### [TASK OBJECTIVE]
Setting aside any pictures, reproduce the data exactly.

──────────

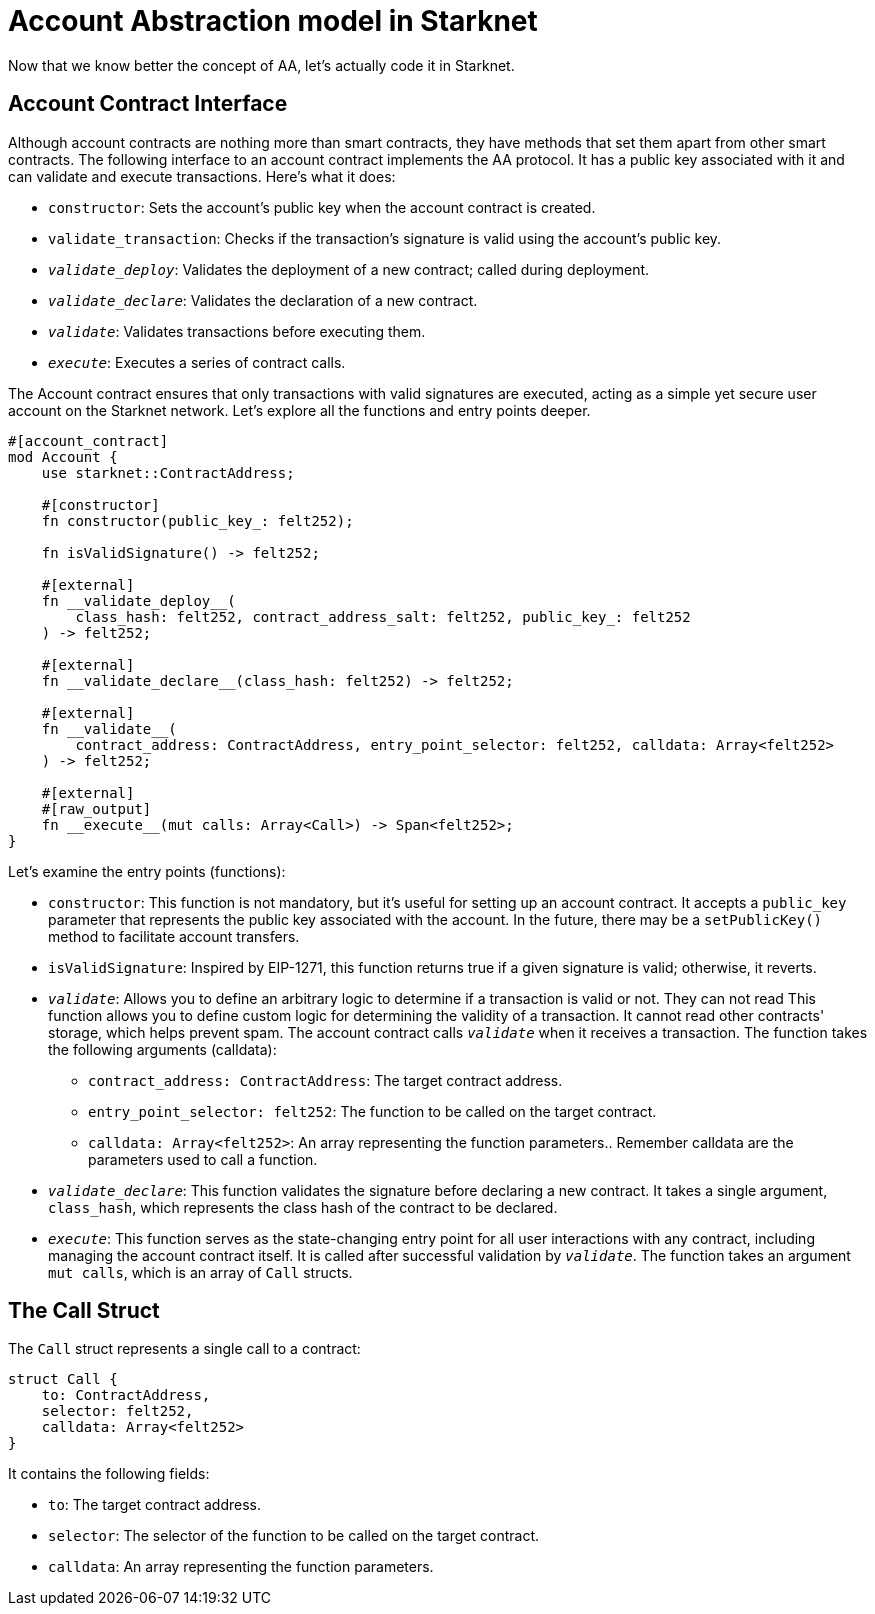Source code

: [id="starknet_aa"]

= Account Abstraction model in Starknet

Now that we know better the concept of AA, let's actually code it in Starknet.

== Account Contract Interface

Although account contracts are nothing more than smart contracts, they have methods that set them apart from other smart contracts. The following interface to an account contract implements the AA protocol. It has a public key associated with it and can validate and execute transactions. Here's what it does:

* `constructor`: Sets the account's public key when the account contract is created.
* `validate_transaction`: Checks if the transaction's signature is valid using the account's public key.
* `__validate_deploy__`: Validates the deployment of a new contract; called during deployment.
* `__validate_declare__`: Validates the declaration of a new contract.
* `__validate__`: Validates transactions before executing them.
* `__execute__`: Executes a series of contract calls.

The Account contract ensures that only transactions with valid signatures are executed, acting as a simple yet secure user account on the Starknet network. Let's explore all the functions and entry points deeper.

[,Rust]
----
#[account_contract]
mod Account {
    use starknet::ContractAddress;

    #[constructor]
    fn constructor(public_key_: felt252);

    fn isValidSignature() -> felt252;

    #[external]
    fn __validate_deploy__(
        class_hash: felt252, contract_address_salt: felt252, public_key_: felt252
    ) -> felt252;

    #[external]
    fn __validate_declare__(class_hash: felt252) -> felt252;

    #[external]
    fn __validate__(
        contract_address: ContractAddress, entry_point_selector: felt252, calldata: Array<felt252>
    ) -> felt252;

    #[external]
    #[raw_output]
    fn __execute__(mut calls: Array<Call>) -> Span<felt252>;
}
----

Let's examine the entry points (functions):

* `constructor`: This function is not mandatory, but it's useful for setting up an account contract. It accepts a `public_key` parameter that represents the public key associated with the account. In the future, there may be a `setPublicKey()` method to facilitate account transfers.
* `isValidSignature`: Inspired by EIP-1271, this function returns true if a given signature is valid; otherwise, it reverts.
* `__validate__`: Allows you to define an arbitrary logic to determine if a transaction is valid or not.
They can not read This function allows you to define custom logic for determining the validity of a transaction. It cannot read other contracts' storage, which helps prevent spam. The account contract calls `__validate__` when it receives a transaction. The function takes the following arguments (calldata):
 ** `contract_address: ContractAddress`: The target contract address.
 ** `entry_point_selector: felt252`: The function to be called on the target contract.
 ** `calldata: Array<felt252>`: An array representing the function parameters.. Remember calldata are the parameters used to call a function.
* `__validate_declare__`: This function validates the signature before declaring a new contract. It takes a single argument, `class_hash`, which represents the class hash of the contract to be declared.
* `__execute__`: This function serves as the state-changing entry point for all user interactions with any contract, including managing the account contract itself. It is called after successful validation by `__validate__`. The function takes an argument `mut calls`, which is an array of `Call` structs.

== The Call Struct

The `Call` struct represents a single call to a contract:

[,Rust]
----
struct Call {
    to: ContractAddress,
    selector: felt252,
    calldata: Array<felt252>
}
----

It contains the following fields:

* `to`: The target contract address.
* `selector`: The selector of the function to be called on the target contract.
* `calldata`: An array representing the function parameters.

──────────

### [RESPONSE FOR THIS EXERCISE]
Source code

: [id="starknet_aa"]

= Account Abstraction model in Starknet

Now that we know better the concept of AA, let's actually code it in Starknet.

== Account Contract Interface

Although account contracts are nothing more than smart contracts, they have methods that set them apart from other smart contracts. The following interface to an account contract implements the AA protocol. It has a public key associated with it and can validate and execute transactions. Here's what it does:

* `constructor`: Sets the account's public key when the account contract is created.
* `validate_transaction`: Checks if the transaction's signature is valid using the account's public key.
* `__validate_deploy__`: Validates the deployment of a new contract; called during deployment.
* `__validate_declare__`: Validates the declaration of a new contract.
* `__validate__`: Validates transactions before executing them.
* `__execute__`: Executes a series of contract calls.

The Account contract ensures that only transactions with valid signatures are executed, acting as a simple yet secure user account on the Starknet network. Let's explore all the functions and entry points deeper.

[,Rust]
----
#[account_contract]
mod Account {
    use starknet::ContractAddress;

    #[constructor]
    fn constructor(public_key_: felt252);

    fn isValidSignature() -> felt252;

    #[external]
    fn __validate_deploy__(
        class_hash: felt252, contract_address_salt: felt252, public_key_: felt252
    ) -> felt252;

    #[external]
    fn __validate_declare__(class_hash: felt252) -> felt252;

    #[external]
    fn __validate__(
        contract_address: ContractAddress, entry_point_selector: felt252, calldata: Array<felt252>
    ) -> felt252;

    #[external]
    #[raw_output]
    fn __execute__(mut calls: Array<Call>) -> Span<felt252>;
}
----

Let's examine the entry points (functions):

* `constructor`: This function is not mandatory, but it's useful for setting up an account contract. It accepts a `public_key` parameter that represents the public key associated with the account. In the future, there may be a `setPublicKey()` method to facilitate account transfers.
* `isValidSignature`: Inspired by EIP-1271, this function returns true if a given signature is valid; otherwise, it reverts.
* `__validate__`: Allows you to define an arbitrary logic to determine if a transaction is valid or not.
They can not read This function allows you to define custom logic for determining the validity of a transaction. It cannot read other contracts' storage, which helps prevent spam. The account contract calls `__validate__` when it receives a transaction. The function takes the following arguments (calldata):
 ** `contract_address: ContractAddress`: The target contract address.
 ** `entry_point_selector: felt252`: The function to be called on the target contract.
 ** `calldata: Array<felt252>`: An array representing the function parameters.. Remember calldata are the parameters used to call a function.
* `__validate_declare__`: This function validates the signature before declaring a new contract. It takes a single argument, `class_hash`, which represents the class hash of the contract to be declared.
* `__execute__`: This function serves as the state-changing entry point for all user interactions with any contract, including managing the account contract itself. It is called after successful validation by `__validate__`. The function takes an argument `mut calls`, which is an array of `Call` structs.

== The Call Struct

The `Call` struct represents a single call to a contract:

[,Rust]
----
struct Call {
    to: ContractAddress,
    selector: felt252,
    calldata: Array<felt252>
}
----

It contains the following fields:

* `to`: The target contract address.
* `selector`: The selector of the function to be called on the target contract.
* `calldata`: An array representing the function parameters.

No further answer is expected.